## What to produce:
The job is to output exactly the lines that run from the start of the entries through the line containing "34: (186, 213)", pictures omitted.

## Given records:
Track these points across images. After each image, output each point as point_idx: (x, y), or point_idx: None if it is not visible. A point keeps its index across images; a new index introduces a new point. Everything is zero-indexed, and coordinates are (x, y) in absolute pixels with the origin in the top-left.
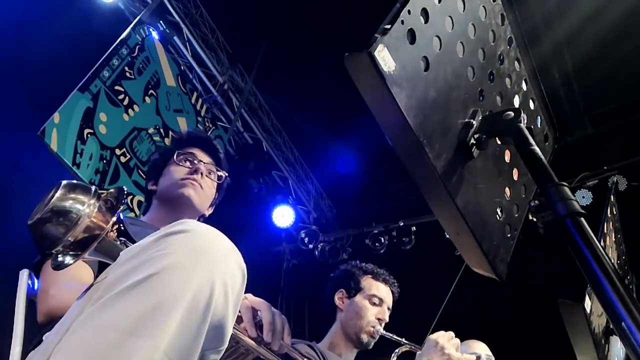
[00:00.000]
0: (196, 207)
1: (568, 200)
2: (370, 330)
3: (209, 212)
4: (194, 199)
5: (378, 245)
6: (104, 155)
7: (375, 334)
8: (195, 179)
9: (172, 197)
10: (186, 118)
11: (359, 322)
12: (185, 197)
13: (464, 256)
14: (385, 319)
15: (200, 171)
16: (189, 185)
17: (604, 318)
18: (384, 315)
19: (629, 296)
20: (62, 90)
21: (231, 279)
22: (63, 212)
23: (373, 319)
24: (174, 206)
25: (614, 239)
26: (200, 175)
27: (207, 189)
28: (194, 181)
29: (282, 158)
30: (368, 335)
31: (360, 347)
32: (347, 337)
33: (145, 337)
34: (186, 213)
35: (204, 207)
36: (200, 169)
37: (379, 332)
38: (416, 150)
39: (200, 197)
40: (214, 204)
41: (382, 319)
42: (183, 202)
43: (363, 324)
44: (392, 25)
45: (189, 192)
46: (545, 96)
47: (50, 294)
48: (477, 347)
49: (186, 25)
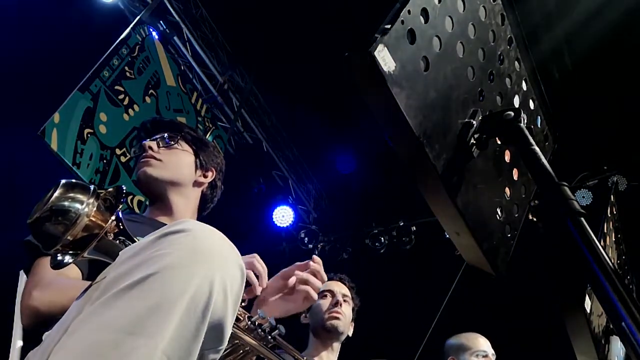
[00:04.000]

## Solution to this exercise:
Track these points across images. After each image, output each point as point_idx: (x, y), or point_idx: None if it is not visible. A point keeps its index across images; a new index introduces a new point. Everything is zero-indexed, and coordinates are (x, y) in absolute pixels with the origin in the top-left.
[00:00.000]
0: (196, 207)
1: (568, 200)
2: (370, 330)
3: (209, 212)
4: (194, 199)
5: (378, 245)
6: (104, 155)
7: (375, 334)
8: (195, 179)
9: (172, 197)
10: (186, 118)
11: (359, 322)
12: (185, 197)
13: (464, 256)
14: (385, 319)
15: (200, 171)
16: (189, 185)
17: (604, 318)
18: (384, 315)
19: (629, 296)
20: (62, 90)
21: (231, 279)
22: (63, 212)
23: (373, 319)
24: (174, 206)
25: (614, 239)
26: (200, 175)
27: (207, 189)
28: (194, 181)
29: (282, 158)
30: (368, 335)
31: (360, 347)
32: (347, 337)
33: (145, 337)
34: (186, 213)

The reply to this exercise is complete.